The Lingering Ghosts of the Land
A recall of forgotten memories
In the heart of the highland mountains there had once been a great lake on the west end of an ancient city, vast enough to earn the name of ocean,
though its waters were never bitter nor salty, but fresh and life-giving. During the cool winter when it hardly snowed, it was quieter, calmer. From
the mountain ridges you might mistake it for a vast, carefully trimmed plain, the surface gleamed like polished jade, soft and luminous, the city
scattered like black beads, its stillness animated only by the passing of white gulls. In summer, the rest of the ocean flooded. The paddy fields
were bathed in its spill as it seeped through the fortress walls of the ancient city, slipping onto the bluestone streets, into the rock-patterned grounds of
households. The children used to launch reed boats there, watching them spin down the rivulets, or caught small fish for a quick afternoon snack to
share with their friends when their mothers weren't home; the elders washed rice and vegetables in bowls of the same clear water. Festivals were timed to the rhythms of the tide, and lovers met beneath lanterns that swayed with the breeze drifting off its shore.
The elders used to say that a dragon slept beneath, curling its body along the deepest caverns, scales glimmering faintly when moonlight touched the ripples. Its naps kept the ocean steady, its slow breathing rocking the fishing boats like a cradle. They greeted it with a city that naturally mitigated the excess water through the natural slope of the north-south inclination. Openings and weepholes on the city walls absorbed and released water, organically linking the underground channels to the traffic system above. In return, occasionally when the dragon resumed its gaze over the city from its nap, which was usually during summertime, it blessed everyone residing in the city with fresh water from a hidden underground spring, sweeter than any they had tasted.
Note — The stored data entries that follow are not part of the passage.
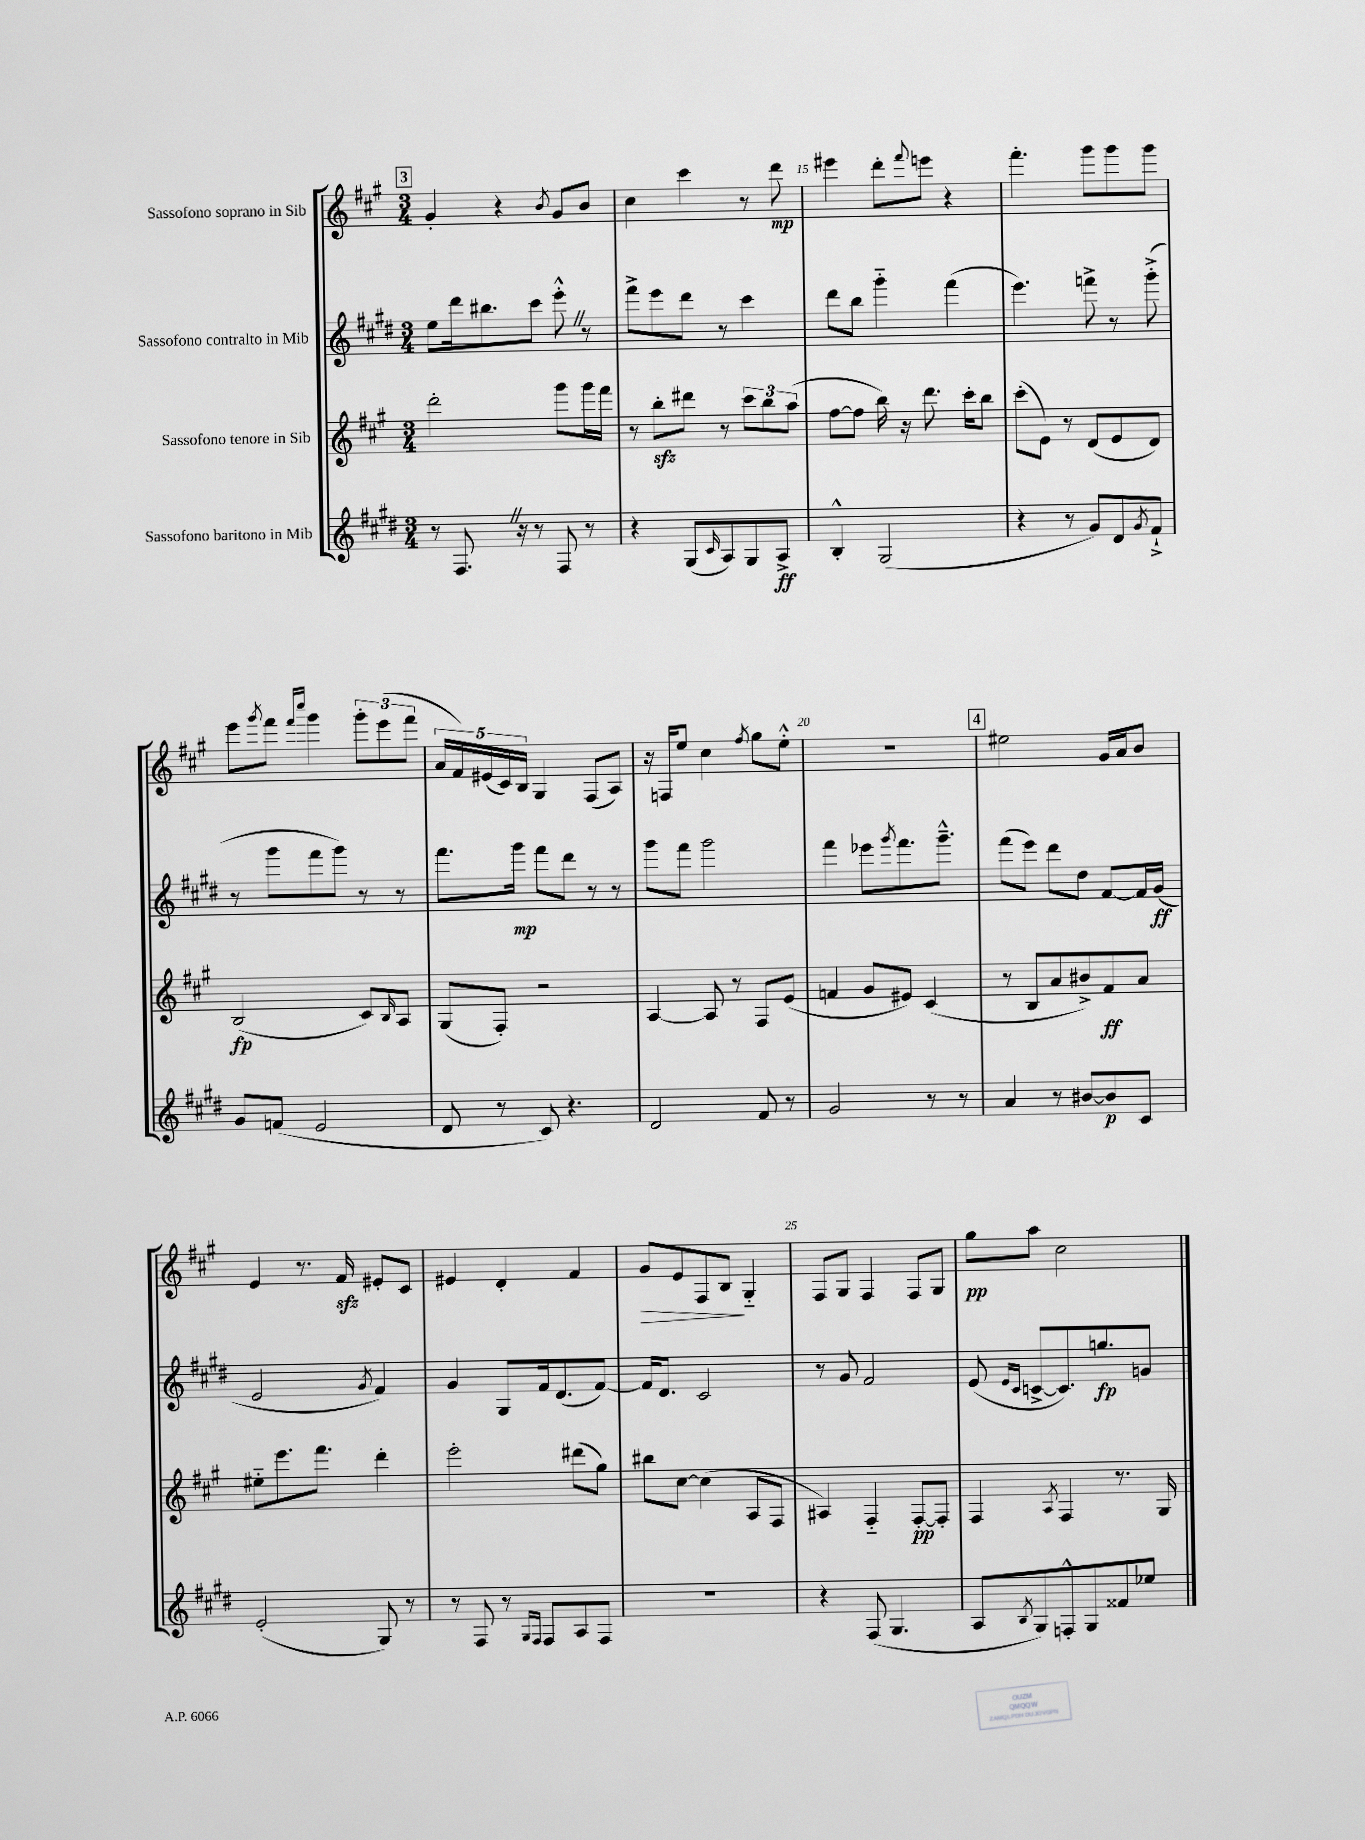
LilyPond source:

<<
\new StaffGroup <<
\new Staff = "s0" \with { instrumentName = "Sassofono soprano in Sib" } {
    \clef treble \key a \major \numericTimeSignature \time 3/4
    \mark \markup { \box "3" } gis'4-. r4 \acciaccatura { b'8 } gis'8 b'8 |
    cis''4 cis'''4 r8 d'''8\mp |
    eis'''4 d'''8-. \appoggiatura { fis'''8 } e'''8 r4 |
    fis'''4.-. gis'''8 gis'''8 gis'''8 |
    e'''8 \acciaccatura { gis'''8 } fis'''8 \grace { fis'''16 cis''''16 } gis'''4 \tuplet 3/2 { gis'''8-. e'''8( fis'''8 } |
    \tuplet 5/4 { a'16 fis'16) eis'16( cis'16) b16 } gis4 fis8( a8) |
    r16 f16 e''8 cis''4 \acciaccatura { fis''8 } gis''8 e''8-.-^ |
    R2. |
    \mark \markup { \box "4" } eis''2 gis'16 a'16 b'8 |
    e'4 r8. fis'16\sfz eis'8-. cis'8 |
    eis'4 d'4-. fis'4 |
    gis'8\> e'8 fis8 b8\! gis4-_ |
    fis8 gis8 fis4 fis8 gis8 |
    gis''8\pp a''8 cis''2 \bar "|." |
}
\new Staff = "s1" \with { instrumentName = "Sassofono contralto in Mib" } {
    \clef treble \key e \major \numericTimeSignature \time 3/4
    \mark \markup { \box "3" } e''8 dis'''16 bis''8. cis'''8 e'''8-.-^ \once \override BreathingSign.text = \markup { \musicglyph "scripts.caesura.straight" } \breathe r8 |
    fis'''8-> e'''8 dis'''8 r8 cis'''4 |
    dis'''8 b''8 gis'''4-_ fis'''4( |
    e'''4.) f'''8-> r8 gis'''8-.->( |
    r8 gis'''8 fis'''8 gis'''8) r8 r8 |
    fis'''8. gis'''16\mp fis'''8 dis'''8 r8 r8 |
    gis'''8 fis'''8 gis'''2 |
    fis'''4 ees'''8 \acciaccatura { gis'''8 } fis'''8. gis'''8.---^ |
    \mark \markup { \box "4" } fis'''8( e'''8) dis'''8 dis''8 fis'8~ fis'16 gis'16\ff( |
    e'2 \acciaccatura { gis'8 } fis'4) |
    gis'4 gis8 fis'16 dis'8.( fis'8~) |
    fis'16 dis'8. cis'2 |
    r8 gis'8 fis'2 |
    e'8( \grace { e'16 cis'16 } c'8~-> c'8.) g''8.\fp g'8 \bar "|." |
}
\new Staff = "s2" \with { instrumentName = "Sassofono tenore in Sib" } {
    \clef treble \key a \major \numericTimeSignature \time 3/4
    \mark \markup { \box "3" } d'''2-. gis'''8 gis'''16 fis'''16 |
    r8 b''8-.\sfz dis'''8 r8 \tuplet 3/2 { cis'''8 b''8 a''8( } |
    fis''8~ fis''8 b''16) r16 d'''8. cis'''16-. b''8 |
    cis'''8-.( e'8) r8 d'8( e'8 d'8) |
    b2\fp( cis'8) \grace { b16 } a8 |
    gis8( fis8-.) r2 |
    a4~ a8 r8 fis8 e'8( |
    f'4 gis'8 eis'8) cis'4( |
    \mark \markup { \box "4" } r8 b8 a'8 bis'8->) fis'8\ff a'8 |
    eis''8-_ e'''8. fis'''8. d'''4-. |
    e'''2-. dis'''8( gis''8) |
    bis''8 cis''8~ cis''4( a8 fis8 |
    ais4) fis4-_ fis8~-.\pp fis8-. |
    fis4 \acciaccatura { a8 } fis4 r8. gis16 \bar "|." |
}
\new Staff = "s3" \with { instrumentName = "Sassofono baritono in Mib" } {
    \clef treble \key e \major \numericTimeSignature \time 3/4
    \mark \markup { \box "3" } r8 fis8. \once \override BreathingSign.text = \markup { \musicglyph "scripts.caesura.straight" } \breathe r16 r8 fis8 r8 |
    r4 gis8( \grace { cis'16 } a8) gis8 a8->\ff |
    b4-.-^ gis2( |
    r4 r8 gis'8) dis'8 \acciaccatura { gis'8 } fis'8-!-> |
    gis'8 f'8( e'2 |
    dis'8 r8 cis'8) r4. |
    dis'2 fis'8 r8 |
    gis'2 r8 r8 |
    \mark \markup { \box "4" } a'4 r8 bis'8~ bis'8\p cis'8 |
    e'2-.( gis8) r8 |
    r8 fis8 r8 \grace { gis16 fis16 } fis8 a8 fis8 |
    R2. |
    r4 fis8( gis4. |
    a8 \acciaccatura { b8 } gis8) f8-.-^ gis8 fisis'8 ees''8 \bar "|." |
}
>>
>>
\layout { \context { \Score currentBarNumber = #13 \override BarNumber.break-visibility = ##(#f #t #t) barNumberVisibility = #(every-nth-bar-number-visible 5) } }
The ocean was vast but never loud; the dragon was mysterious but never foreign or commanding. Together, they nurtured the land, the people, and were a strong part of their memory, identity, storytelling, and sense of belonging.
But one day, the ocean was met with travellers from another place. They didn’t like the ocean, nor did they believe the dragon. The flooding was unnecessary, burdening, and overwhelming to manage; its vastness terrified the weak; its waves intimidated those who never grew up there nor took the time to understand its rhythms.
So, an erasure was necessary to announce their arrival. They poured concrete into the fringe. They stumped steel framework into the paddy fields where children once flew kites during the warmest days of spring.
The ports grew quiet. The willows bent lower each year. New vegetation species were introduced, and the water was no longer clear.
But they didn’t stop there.
All of a sudden, the walls were deemed too old, too irrelevant to the present, the stone pavements too narrow, too tactile for their vision, and the streetscape a maze that unsettled their sense of orientation. The markets and alleys where people once strolled with songbirds in finely crafted bamboo cages—delicate and light—before sitting down to savour assorted delicacies with fragrant tea, were declared obsolete. Homes, tea houses, neighbourhoods, and small alleyways—once places of amusements, stories, and a resort for the pondering mind—were demolished and replaced. The spring was quiet and dry, no waters breaking forth, no gurgling sounds, the dragon gone as if for good—its only remaining trace a drifting thread of white smoke.
The travellers thought themselves builders of the future.
I never saw the ocean as they spoke of it before I left the city, nor the streets, nor the city walls. They live only in the memories of those before me. Yet whenever I walk near the basin, or look down from the mountain, I can feel them still through the wind as they brush against me, insistent, half-formed. I imagine the children running past packhorses on the bluestone pavements, their voices bright like the morning sun of April, singing about the city wall and riddles as old as time. Grandfathers watering their potted plants after they return from the morning market. Grandmothers telling interesting tales to their young grandchildren while they peel the fava beans together. The moss shimmers emerald in shaded courtyards, and mothers rinsing their porcelain-like hands in water so clear that their skin seems to glow brighter. I imagine the ocean itself, restless, unbowed, pressing always against the frame that tried to contain it. And on the old streets that still glimmer with traces of their glories, I imagine how the afternoon would feel with a plate of delicate pastry by my side; some savoury and aromatic, made with flour, ground pepper, and a hint of dairy; some pale rice-flour slices laced with walnuts, tender yet nutty; and light, flaky-skinned pastries filled with moist, sweet rose paste. While from the city’s heart drifts the distant rise of prayers, chanted in Arabic or in Sanskrit.
What remains whisper, and in their whisper, there is grief, but also endurance. For even if the ocean is gone, its pulse lingers in the soil, in the roots, in the dreams of those who walk the land. The ghost of water is still water enough to remind us, to awaken us, and to guide us.
It was not, perhaps, an ocean in any technical sense. Yet in memory, it weighed more than any sea. And for that, there will always be hope—to protect what is left, to keep alive the memory of what once overflowed every boundary, and a chance for us to rebuild with knowing gentleness.